Estava tão indignada que quase não notei as figuras dentro daquele ônibus. Todos os campistas pareciam mais detentos do que jovens artistas. Alguns tinham penteados que, de acordo com a minha mãe, eram estilo de maloqueiro. Piercings e alargadores eram coisas que estavam na moda por ali. Alguns usavam roupas largas, outros, roupas muito justas, e ainda outros utilizavam peças rasgadas. Todos possuíam o mesmo olhar: Não se meta comigo que eu não me meto com você, colega.
De início achei estranho, mas conheço diversos artistas que seriam considerados delinquentes caso não fossem famosos. Então, ignorando completamente os meus instintos, caminhei pelo corredor do ônibus e fui procurar um assento.

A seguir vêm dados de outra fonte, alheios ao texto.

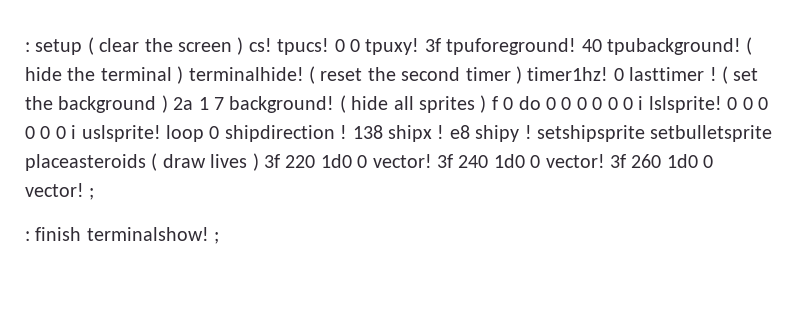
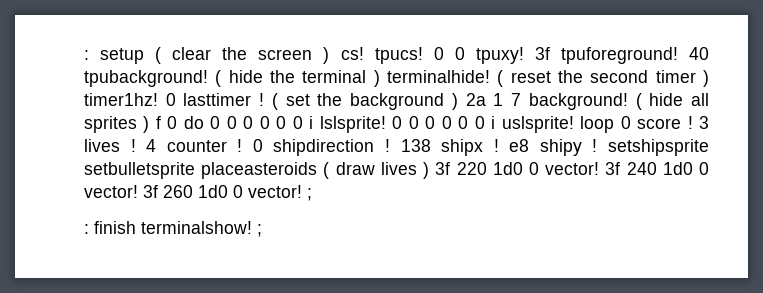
(220, 132) none -> [637,116,710,129] [84,139,263,152] score ! 3 lives ! 4 counter ! 0

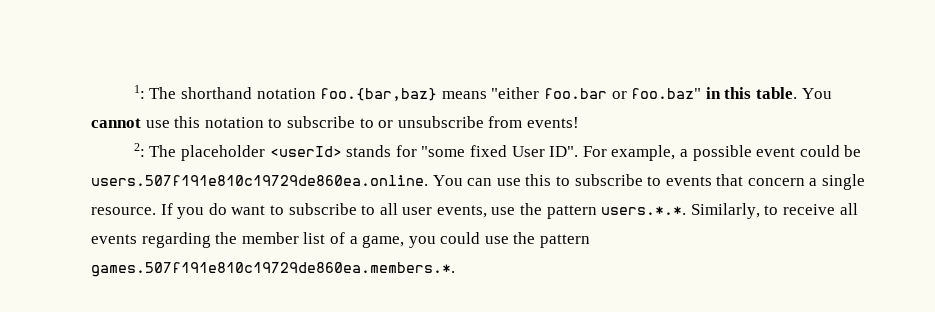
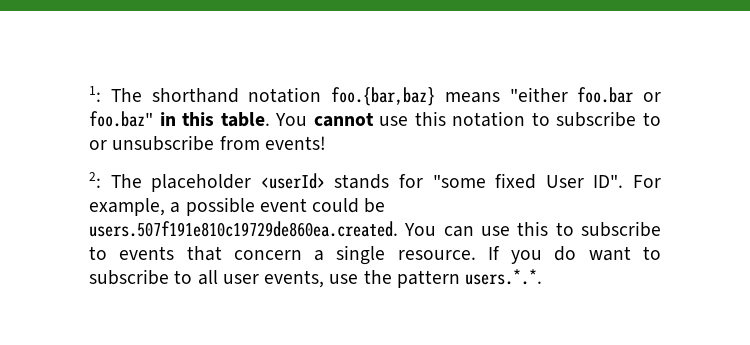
[91,175,428,186] users.507f191e810c19729de860ea.online. -> [89,221,398,237] users.507f191e810c19729de860ea.created.
[690,203,858,219] [91,232,591,248] [91,262,455,277] Similarly, to receive all events regarding the member list of a game, you could use the pattern games.507f191e810c19729de860ea.members.*. -> (543, 277) none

Depois de guardar minhas coisas e já estar devidamente acomodada, resolvi rever algumas letras de músicas que estava trabalhando nos últimos tempos. O ônibus saiu do estacionamento e pude ver minha mãe acenando para mim fora do carro. Acenei de volta, animada, pois estava com o pressentimento de que aquelas seriam as melhores férias da minha vida.
Em parte, eu estava certa. Aquele seria o melhor e pior verão de toda a minha volta.